§ TAREA ASIGNADA A:
Transcribe sin ningún cambio todas las líneas de la entrada en notación kern, de la primera a la última.

El barrio estaba conformado, en su mayoría, por migrantes ancashinos, de las zonas de Pallasca y Carhuaz, quienes habían trasladado varias de sus costumbres a Lima. El quechua era muy común y, cuando las organizaban, sus fiestas andinas, herencia de sus pueblos, eran muy coloridas y divertidas. Yo la pasaba de puta madre viéndolas, pero, claro, de inmediato intuí que, ante mis compañeros del colegio, no debía mencionar que me gustaban porque eran, pues, una cholada, y si se burlaban de mi motosidad andina, imagínense lo que pensarían de los quechuahablantes.

El paradero estaba a unas 10 cuadras de mi casa, en un terral al frente de un mercado informal. Mi madre me había enseñado que debía tomar la línea 13, una que decía Retablo-Surco, era de color crema con líneas guindas (como mi equipo, Universitario de Deportes) y que debía bajarme en la cuadra 3 de la Av. Arenales. Mi colegio estaba justo a la espalda.

§ DATOS PROPORCIONADOS:
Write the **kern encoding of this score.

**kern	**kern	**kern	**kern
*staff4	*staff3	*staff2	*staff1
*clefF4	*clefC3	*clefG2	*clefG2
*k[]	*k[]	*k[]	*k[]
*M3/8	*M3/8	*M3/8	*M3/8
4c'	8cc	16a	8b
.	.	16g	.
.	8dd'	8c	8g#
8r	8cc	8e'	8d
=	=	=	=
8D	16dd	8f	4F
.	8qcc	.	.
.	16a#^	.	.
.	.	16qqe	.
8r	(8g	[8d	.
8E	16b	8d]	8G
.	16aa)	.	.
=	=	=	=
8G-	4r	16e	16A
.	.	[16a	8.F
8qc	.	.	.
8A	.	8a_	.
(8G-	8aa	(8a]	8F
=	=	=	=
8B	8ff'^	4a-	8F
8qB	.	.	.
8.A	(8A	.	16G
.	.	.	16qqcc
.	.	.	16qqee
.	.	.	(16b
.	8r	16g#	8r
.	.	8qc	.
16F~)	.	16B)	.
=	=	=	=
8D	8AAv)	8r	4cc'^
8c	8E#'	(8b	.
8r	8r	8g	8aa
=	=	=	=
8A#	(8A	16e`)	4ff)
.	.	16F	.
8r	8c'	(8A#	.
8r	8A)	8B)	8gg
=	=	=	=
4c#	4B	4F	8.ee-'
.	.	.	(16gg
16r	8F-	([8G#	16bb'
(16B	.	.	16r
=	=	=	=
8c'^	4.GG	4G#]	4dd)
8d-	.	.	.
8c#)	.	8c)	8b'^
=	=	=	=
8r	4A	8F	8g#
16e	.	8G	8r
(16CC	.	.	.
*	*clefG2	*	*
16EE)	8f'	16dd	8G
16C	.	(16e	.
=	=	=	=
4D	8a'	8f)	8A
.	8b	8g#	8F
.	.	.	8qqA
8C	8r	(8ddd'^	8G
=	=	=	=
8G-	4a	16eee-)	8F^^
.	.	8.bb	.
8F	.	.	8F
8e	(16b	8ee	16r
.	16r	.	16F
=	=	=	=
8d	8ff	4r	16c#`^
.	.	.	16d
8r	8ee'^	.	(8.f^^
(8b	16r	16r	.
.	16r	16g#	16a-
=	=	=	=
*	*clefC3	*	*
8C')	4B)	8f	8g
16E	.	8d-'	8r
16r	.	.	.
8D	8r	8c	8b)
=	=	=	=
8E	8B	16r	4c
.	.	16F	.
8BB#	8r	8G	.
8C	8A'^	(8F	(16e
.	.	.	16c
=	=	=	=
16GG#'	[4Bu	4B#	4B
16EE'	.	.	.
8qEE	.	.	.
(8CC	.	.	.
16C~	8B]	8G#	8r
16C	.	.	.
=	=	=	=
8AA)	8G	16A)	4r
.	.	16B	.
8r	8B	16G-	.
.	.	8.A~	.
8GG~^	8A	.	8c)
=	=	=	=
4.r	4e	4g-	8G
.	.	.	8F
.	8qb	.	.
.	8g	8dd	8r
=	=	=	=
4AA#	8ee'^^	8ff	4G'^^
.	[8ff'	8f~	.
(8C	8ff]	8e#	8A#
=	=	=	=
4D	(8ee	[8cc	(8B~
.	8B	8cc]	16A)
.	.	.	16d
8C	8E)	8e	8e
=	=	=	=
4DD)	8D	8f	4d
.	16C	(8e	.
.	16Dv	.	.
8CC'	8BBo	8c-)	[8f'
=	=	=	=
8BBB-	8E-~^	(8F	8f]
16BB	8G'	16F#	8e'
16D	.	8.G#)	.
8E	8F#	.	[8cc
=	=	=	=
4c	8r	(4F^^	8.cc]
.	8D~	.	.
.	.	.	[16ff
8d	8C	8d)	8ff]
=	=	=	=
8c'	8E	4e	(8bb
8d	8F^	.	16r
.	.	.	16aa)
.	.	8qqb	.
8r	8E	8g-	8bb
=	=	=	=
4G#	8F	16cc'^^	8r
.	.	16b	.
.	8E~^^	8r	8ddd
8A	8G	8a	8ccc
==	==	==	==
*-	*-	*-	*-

§ TAREA ASIGNADA B:
Retoma el fragmento sobre el barrio y el camino al colegio, y escribe lo que sigue a su última oración.

§ RESULTADO A:
Write the **kern encoding of this score.

**kern	**kern	**kern	**kern
*staff4	*staff3	*staff2	*staff1
*clefF4	*clefC3	*clefG2	*clefG2
*k[]	*k[]	*k[]	*k[]
*M3/8	*M3/8	*M3/8	*M3/8
4c'	8cc	16a	8b
.	.	16g	.
.	8dd'	8c	8g#
8r	8cc	8e'	8d
=	=	=	=
8D	16dd	8f	4F
.	8qcc	.	.
.	16a#^	.	.
.	.	16qqe	.
8r	(8g	[8d	.
8E	16b	8d]	8G
.	16aa)	.	.
=	=	=	=
8G-	4r	16e	16A
.	.	[16a	8.F
8qc	.	.	.
8A	.	8a_	.
(8G-	8aa	(8a]	8F
=	=	=	=
8B	8ff'^	4a-	8F
8qB	.	.	.
8.A	(8A	.	16G
.	.	.	16qqcc
.	.	.	16qqee
.	.	.	(16b
.	8r	16g#	8r
.	.	8qc	.
16F~)	.	16B)	.
=	=	=	=
8D	8AAv)	8r	4cc'^
8c	8E#'	(8b	.
8r	8r	8g	8aa
=	=	=	=
8A#	(8A	16e`)	4ff)
.	.	16F	.
8r	8c'	(8A#	.
8r	8A)	8B)	8gg
=	=	=	=
4c#	4B	4F	8.ee-'
.	.	.	(16gg
16r	8F-	([8G#	16bb'
(16B	.	.	16r
=	=	=	=
8c'^	4.GG	4G#]	4dd)
8d-	.	.	.
8c#)	.	8c)	8b'^
=	=	=	=
8r	4A	8F	8g#
16e	.	8G	8r
(16CC	.	.	.
*	*clefG2	*	*
16EE)	8f'	16dd	8G
16C	.	(16e	.
=	=	=	=
4D	8a'	8f)	8A
.	8b	8g#	8F
.	.	.	8qqA
8C	8r	(8ddd'^	8G
=	=	=	=
8G-	4a	16eee-)	8F^^
.	.	8.bb	.
8F	.	.	8F
8e	(16b	8ee	16r
.	16r	.	16F
=	=	=	=
8d	8ff	4r	16c#`^
.	.	.	16d
8r	8ee'^	.	(8.f^^
(8b	16r	16r	.
.	16r	16g#	16a-
=	=	=	=
*	*clefC3	*	*
8C')	4B)	8f	8g
16E	.	8d-'	8r
16r	.	.	.
8D	8r	8c	8b)
=	=	=	=
8E	8B	16r	4c
.	.	16F	.
8BB#	8r	8G	.
8C	8A'^	(8F	(16e
.	.	.	16c
=	=	=	=
16GG#'	[4Bu	4B#	4B
16EE'	.	.	.
8qEE	.	.	.
(8CC	.	.	.
16C~	8B]	8G#	8r
16C	.	.	.
=	=	=	=
8AA)	8G	16A)	4r
.	.	16B	.
8r	8B	16G-	.
.	.	8.A~	.
8GG~^	8A	.	8c)
=	=	=	=
4.r	4e	4g-	8G
.	.	.	8F
.	8qb	.	.
.	8g	8dd	8r
=	=	=	=
4AA#	8ee'^^	8ff	4G'^^
.	[8ff'	8f~	.
(8C	8ff]	8e#	8A#
=	=	=	=
4D	(8ee	[8cc	(8B~
.	8B	8cc]	16A)
.	.	.	16d
8C	8E)	8e	8e
=	=	=	=
4DD)	8D	8f	4d
.	16C	(8e	.
.	16Dv	.	.
8CC'	8BBo	8c-)	[8f'
=	=	=	=
8BBB-	8E-~^	(8F	8f]
16BB	8G'	16F#	8e'
16D	.	8.G#)	.
8E	8F#	.	[8cc
=	=	=	=
4c	8r	(4F^^	8.cc]
.	8D~	.	.
.	.	.	[16ff
8d	8C	8d)	8ff]
=	=	=	=
8c'	8E	4e	(8bb
8d	8F^	.	16r
.	.	.	16aa)
.	.	8qqb	.
8r	8E	8g-	8bb
=	=	=	=
4G#	8F	16cc'^^	8r
.	.	16b	.
.	8E~^^	8r	8ddd
8A	8G	8a	8ccc
==	==	==	==
*-	*-	*-	*-

§ RESULTADO B:
Eran épocas donde los micros, casi siempre buques inmensos y destartalados, iban repletos, donde los escolares éramos una plaga por evitar porque pagábamos una tarifa reducida y donde era muy común viajar colgados, con medio cuerpo afuera, haciendo logrados actos de equilibrismo. No sé cómo no nos caíamos. Como sucede hoy --pero con menor intensidad, lo admito, pues estos días, cosa increíble, se viaja peor, situación que nos demuestra que siempre podemos degradarnos más--, las rutas eran larguísimas y había que levantarse muy temprano para llegar a tiempo a nuestro destino.

A las 6:15 a.m. ya estaba en el paradero esperando mi micro, uno que, en 90 minutos, después de recorrer la Panamericana, entrar al Rímac, atravesar las avenidas Tacna y Wilson, me dejaría en el cruce de las avenidas Arenales y República de Chile, frente a un chifa, un hotel y un edificio de oficinas donde había un prostíbulo, el mítico 501, donde pasaría varias de mis mejores tardes adolescentes.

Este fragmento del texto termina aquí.